Start of SELECTED EXCERPT

Tough economic times call for innovation and creativity.
That’s why a recession might be the perfect time to think about starting your own business, say some of the country’s business leaders.
While hundreds of thousands of workers across North America lost their jobs last week, Canadian entrepreneurs from across the country convened in Toronto for Entrepreneurship Week Canada.
They shared ideas about how to further grow their businesses and more generally, how to grow the entrepreneurial spirit in Canada.
At a leadership summit hosted by Impact Entrepreneurship Group, a student-led organization for young entrepreneurs, new and experienced entrepreneurs alike said an economic downturn is just the right time to push ahead with cutting-edge ideas.
“Adversity brings out innovation, so entrepreneurship is very much a real opportunity for employment,” said Mark Rivers, founder and CEO of Presidents of Enterprising Organizations.
When times are tough, people look for new ways to support themselves and it’s a good time to be creative, he said.
Mark Romoff, president and CEO of Ontario Centres of Excellence, says entrepreneurship is independent of the economic climate.
“You need entrepreneurship and entrepreneurs when things are going well as much as you need it when things are going bad,” he said.
Romoff would like to see entrepreneurship become more a part of “Canada’s DNA.”

End of SELECTED EXCERPT
Start of DATA LISTING

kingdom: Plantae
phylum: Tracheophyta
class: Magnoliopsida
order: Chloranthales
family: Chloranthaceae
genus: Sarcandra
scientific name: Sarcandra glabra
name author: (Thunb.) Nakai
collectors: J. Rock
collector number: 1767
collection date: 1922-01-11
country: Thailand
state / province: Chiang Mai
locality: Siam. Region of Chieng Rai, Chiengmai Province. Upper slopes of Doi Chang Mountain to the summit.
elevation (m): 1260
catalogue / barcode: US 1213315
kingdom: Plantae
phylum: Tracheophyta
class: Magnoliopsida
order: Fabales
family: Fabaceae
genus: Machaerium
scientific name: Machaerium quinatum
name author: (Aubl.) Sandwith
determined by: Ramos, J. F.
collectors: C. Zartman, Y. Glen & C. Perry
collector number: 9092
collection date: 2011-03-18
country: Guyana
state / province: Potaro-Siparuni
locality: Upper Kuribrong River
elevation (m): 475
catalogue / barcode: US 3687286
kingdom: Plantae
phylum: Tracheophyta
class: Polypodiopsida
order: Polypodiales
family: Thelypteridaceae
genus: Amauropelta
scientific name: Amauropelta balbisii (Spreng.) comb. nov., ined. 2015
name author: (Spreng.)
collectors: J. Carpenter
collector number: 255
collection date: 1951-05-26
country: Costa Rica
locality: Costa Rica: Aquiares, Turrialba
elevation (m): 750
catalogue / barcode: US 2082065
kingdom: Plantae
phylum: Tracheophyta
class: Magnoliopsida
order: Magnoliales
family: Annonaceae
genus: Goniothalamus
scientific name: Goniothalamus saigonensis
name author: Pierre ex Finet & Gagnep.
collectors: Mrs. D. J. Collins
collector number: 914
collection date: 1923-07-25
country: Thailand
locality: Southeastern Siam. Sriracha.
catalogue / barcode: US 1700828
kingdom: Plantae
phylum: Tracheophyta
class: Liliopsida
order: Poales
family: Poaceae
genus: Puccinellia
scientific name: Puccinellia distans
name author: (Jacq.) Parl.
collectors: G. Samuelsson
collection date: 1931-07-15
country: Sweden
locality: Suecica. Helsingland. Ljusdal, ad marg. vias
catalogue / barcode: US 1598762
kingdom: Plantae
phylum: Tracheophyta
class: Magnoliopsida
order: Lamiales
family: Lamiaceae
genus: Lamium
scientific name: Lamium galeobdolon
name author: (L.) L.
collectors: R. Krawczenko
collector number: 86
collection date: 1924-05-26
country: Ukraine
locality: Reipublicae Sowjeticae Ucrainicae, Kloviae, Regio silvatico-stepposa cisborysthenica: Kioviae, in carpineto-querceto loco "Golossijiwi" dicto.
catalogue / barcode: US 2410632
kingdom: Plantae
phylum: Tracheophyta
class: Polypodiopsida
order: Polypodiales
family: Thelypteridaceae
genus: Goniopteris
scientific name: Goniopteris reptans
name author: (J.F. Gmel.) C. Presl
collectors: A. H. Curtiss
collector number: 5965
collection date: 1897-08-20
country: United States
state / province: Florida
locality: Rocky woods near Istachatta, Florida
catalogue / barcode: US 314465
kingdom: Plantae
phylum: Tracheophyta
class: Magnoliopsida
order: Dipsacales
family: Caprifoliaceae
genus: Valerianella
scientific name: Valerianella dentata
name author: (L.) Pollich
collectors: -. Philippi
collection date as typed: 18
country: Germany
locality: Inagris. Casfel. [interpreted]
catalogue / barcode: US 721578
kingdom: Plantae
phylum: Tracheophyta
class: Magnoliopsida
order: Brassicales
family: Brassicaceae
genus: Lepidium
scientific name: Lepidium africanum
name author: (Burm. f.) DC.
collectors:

End of DATA LISTING

◆ **YOUR GOAL**
Write what comes next in the article on entrepreneurship during a recession, starting after its last sentence about Romoff and "Canada's DNA." The records are separate material with no connection to the article on entrepreneurship in a downturn.

◆ **ANSWER SPACE**
If you look at many of the country’s greatest success stories, he said, they’re completely the product of entrepreneurial spirit and entrepreneurial thinking.
In other words: “Guts and almost a disregard for the things that people say are the roadblocks to success,” he said.
The road to success is generally a product of failure along the way, Romoff said, and more people need to be willing to risk that failure.
Kunal Gupta, a 23-year-old University of Waterloo graduate, founder of Impact Group and president and CEO of his own mobile solutions company Polar Mobile, says the tough times ahead are just another opportunity for young entrepreneurs.
“In tough times the true winners, the true, solid companies or ideas and concepts come to the surface,” he said.
While bigger companies like Yahoo! and Citibank lay off thousands of employees, young people with great ideas and tons of enthusiasm are still going ahead and starting businesses, he said.
“As young people, we thrive on challenge,” Gupta said.
Entrepreneurship, however, is risky business and in the event someone’s not quite ready to strike out on their own and start their own company on a shoestring, Rivers said it pays to be entrepreneurial in the pursuit of a job.
Figure out what you’re passionate about, find companies that are doing it and then figure out what you can do for them.
Pitch yourself, keep pitching and don’t give up, he said.